## [EXCERPT TO READ]
Coverity, a development testing company, has announced the results of its latest Coverity Scan Project Spotlight, which analysed the LibreOffice open source project, including defect density and the types of defects identified, as compared to the industry average.
LibreOffice is a Document Foundation project, and is the default office suite for most of the popular Linux distributions including Novell, Red Hat and Ubuntu, and has the support of the Free Software Foundation (FSF), AMD, Google and Intel. It is also available in more than 112 languages and for a variety of computing platforms, including Microsoft Windows, Mac OS X Tiger and Linux.
LibreOffice has leveraged the free development testing service to scan more than 9 million lines of code, and identified more than 4,700 critical defects. They have fixed more than 2,100 high- and medium-impact defects, including null pointer dereferences, resource leaks and memory corruptions.

## [QUESTIONS]
A – According to the LibreOffice report, how many lines of code did the project scan?
B – Continue the LibreOffice report from its final sentence.
The material after this point comes from a different source.

## [RAW DATA]
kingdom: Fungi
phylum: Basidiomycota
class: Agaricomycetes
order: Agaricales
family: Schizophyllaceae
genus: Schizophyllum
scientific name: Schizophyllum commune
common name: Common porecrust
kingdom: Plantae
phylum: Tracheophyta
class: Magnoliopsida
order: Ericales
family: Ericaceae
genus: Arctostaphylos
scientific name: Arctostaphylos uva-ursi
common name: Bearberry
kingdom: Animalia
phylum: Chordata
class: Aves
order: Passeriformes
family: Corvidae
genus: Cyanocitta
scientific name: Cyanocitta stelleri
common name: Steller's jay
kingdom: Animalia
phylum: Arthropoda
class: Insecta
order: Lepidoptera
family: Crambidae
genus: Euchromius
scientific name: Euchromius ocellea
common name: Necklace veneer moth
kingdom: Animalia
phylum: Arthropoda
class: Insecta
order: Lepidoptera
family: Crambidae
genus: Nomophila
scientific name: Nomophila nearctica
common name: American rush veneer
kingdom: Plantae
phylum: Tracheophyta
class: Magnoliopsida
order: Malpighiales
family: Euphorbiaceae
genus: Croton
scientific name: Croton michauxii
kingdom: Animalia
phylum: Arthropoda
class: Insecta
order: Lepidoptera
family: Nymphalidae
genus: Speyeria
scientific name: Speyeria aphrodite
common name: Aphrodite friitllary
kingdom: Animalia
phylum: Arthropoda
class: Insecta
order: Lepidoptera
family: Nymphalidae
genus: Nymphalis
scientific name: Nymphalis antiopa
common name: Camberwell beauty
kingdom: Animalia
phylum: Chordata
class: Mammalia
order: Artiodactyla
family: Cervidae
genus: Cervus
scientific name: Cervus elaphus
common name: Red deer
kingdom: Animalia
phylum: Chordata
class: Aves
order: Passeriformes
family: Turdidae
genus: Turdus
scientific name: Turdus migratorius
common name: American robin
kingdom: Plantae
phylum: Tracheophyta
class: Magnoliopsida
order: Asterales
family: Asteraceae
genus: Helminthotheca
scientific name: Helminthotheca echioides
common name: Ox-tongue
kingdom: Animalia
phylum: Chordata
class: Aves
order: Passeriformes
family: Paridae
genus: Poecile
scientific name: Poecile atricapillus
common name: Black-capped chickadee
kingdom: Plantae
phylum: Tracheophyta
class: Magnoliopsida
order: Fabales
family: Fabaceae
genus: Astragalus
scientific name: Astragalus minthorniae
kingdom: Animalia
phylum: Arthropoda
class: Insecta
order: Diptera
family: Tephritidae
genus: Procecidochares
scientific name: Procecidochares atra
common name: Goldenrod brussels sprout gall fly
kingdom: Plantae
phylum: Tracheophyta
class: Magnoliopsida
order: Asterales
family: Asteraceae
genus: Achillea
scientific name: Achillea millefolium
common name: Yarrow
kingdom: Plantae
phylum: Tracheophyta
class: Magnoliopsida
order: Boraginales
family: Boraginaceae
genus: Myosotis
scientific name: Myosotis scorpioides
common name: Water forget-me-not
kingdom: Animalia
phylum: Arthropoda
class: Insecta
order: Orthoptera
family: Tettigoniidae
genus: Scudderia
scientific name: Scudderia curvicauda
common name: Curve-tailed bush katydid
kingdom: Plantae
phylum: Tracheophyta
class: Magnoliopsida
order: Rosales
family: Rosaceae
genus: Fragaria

## [WRITTEN RESPONSES]
A – More than 9 million lines of code.

B –
The Coverity Scan enables developers to fix defects that can improve the state of open source software quality. The service has analysed over 300 million lines of open source code for more than 700 open source projects.
Jennifer Johnson, chief marketing officer for Coverity said: "With open source software reaching mainstream adoption in commercial software development projects, development testing has become a core part of the open source development process to find and fix critical software defects early. Our Coverity Scan service is experiencing explosive growth within the open source community, and we applaud LibreOffice, along with all of the open source projects that use our free service, for their commitment to creating and delivering high-quality software."